Given that the studios that finance these movies are very keen to win the favour of the religious moviegoing audience, there is room for lots of tension here.

Some might point to the recent controversy over Darren Aronofsky’s Noah as an example of what can happen when a filmmaker neglects to make its biblical heroes as heroic as certain audience members, and therefore the studio, might like.

But that film is actually a passion project for Aronofsky the same way many of the earlier films were for their own filmmakers; the issue with Noah seems to be that Aronofsky is a, shall we say, somewhat idiosyncratic filmmaker whose approach to the story might be a hard sell for some audience members.

Aronofsky really does want to convey a message through all the spectacle, just as DeMille did; the question is whether it’s a message that will sell tickets.

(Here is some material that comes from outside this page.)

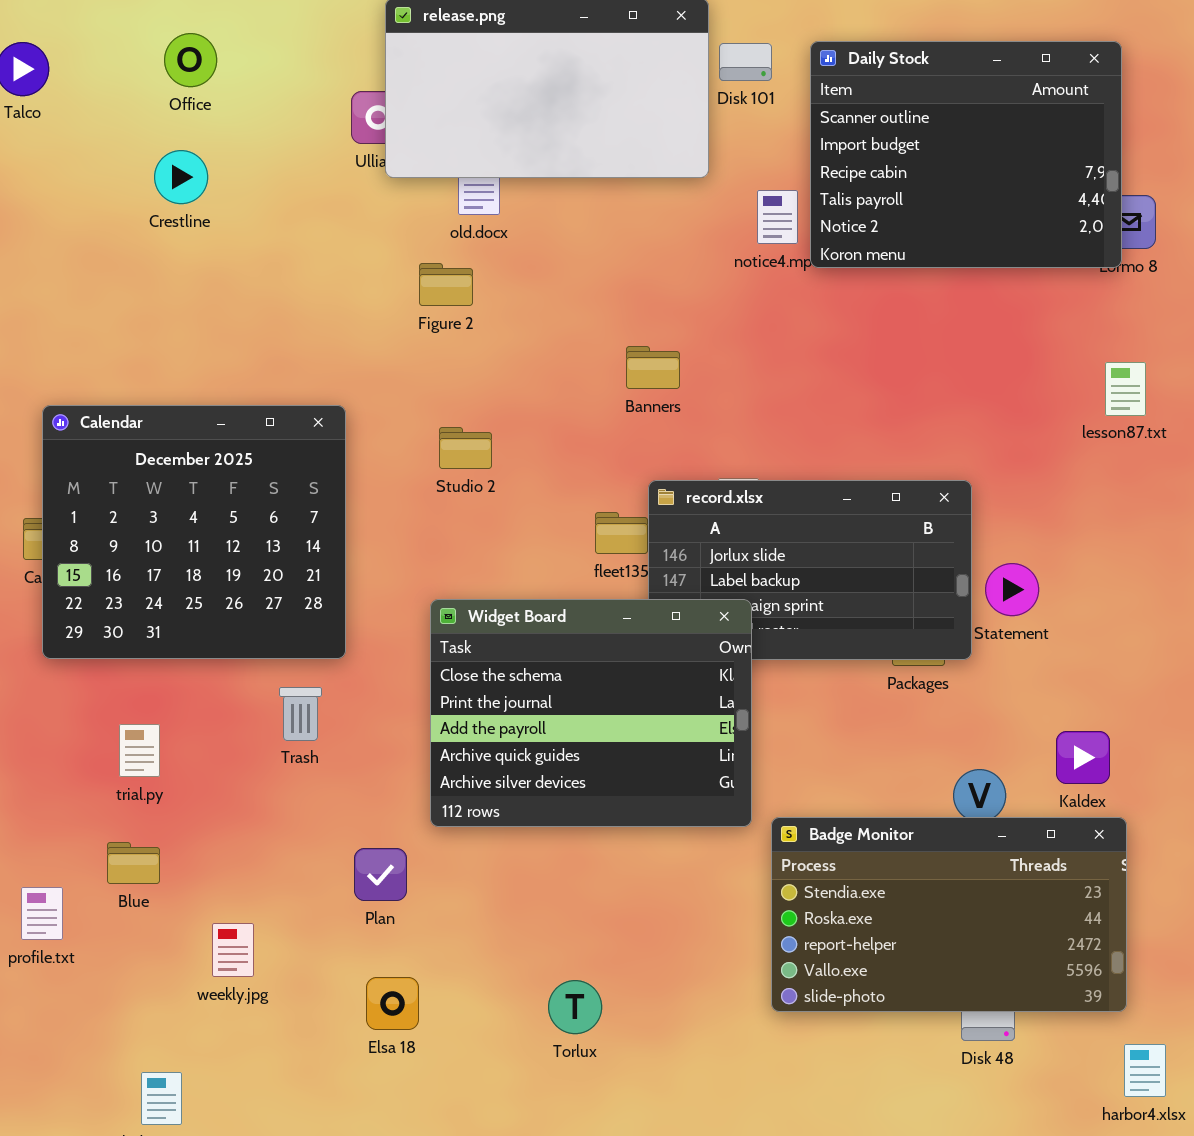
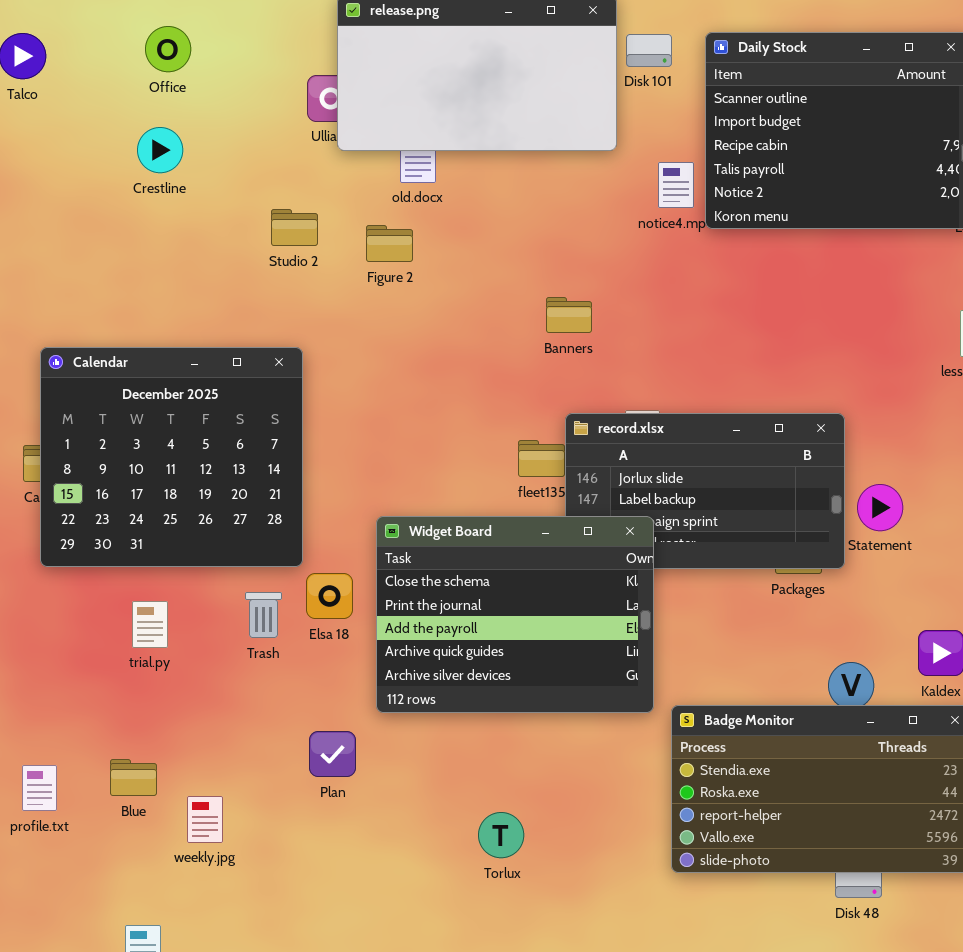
Studio 2: [439,427,492,469] -> [271,209,318,246], moved
trial.py: [119,724,160,777] -> [132,601,168,648], moved
Blue: [107,842,160,884] -> [110,759,157,796], moved
Elsa 18: [366,977,419,1030] -> [306,573,353,619], moved
Torlux: [548,980,602,1034] -> [478,812,524,858], moved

Scott, for his part, hasn’t really dropped any hints yet as to what he plans to do with his Moses movie. He did tell Empire his film will include the parting of the Red Sea, so it seems he’s not going to eradicate the miraculous elements, at least not entirely.

But Scott is quite skeptical of religion — he called it “the biggest source of evil” and said he couldn’t “think of a good one” mere seconds before revealing that he was about to make Exodus — so it does raise questions about how he will approach this story.

Will the battle of wills between Moses and the Pharaoh be portrayed as a contest between rival deities, as it was in The Prince of Egypt? Or will Scott equivocate somewhat between the two religions? Will we see Moses receive the Law on Mount Sinai and punish the Hebrews for breaking it, as we did in The Ten Commandments? Or will Scott question the strictness of the laws and punishments imposed by Moses, the way that, say, Gianfranco De Bosio’s Moses the Lawgiver (1974) did?

And how will the studio actually go about promoting this film? Will it go out of its way to court the “Passion dollars” audience, even to the point of hiding some of the film’s more unusual content, the way that another studio has been doing with Noah? Or will it promote the film as a straight-up action-oriented spectacle, just like all the other recent movies that have played on ancient history and mythology?

At this point, it’s impossible to say, of course. But questions like these do make me keen to see what Scott will say when he makes his next promotional tour.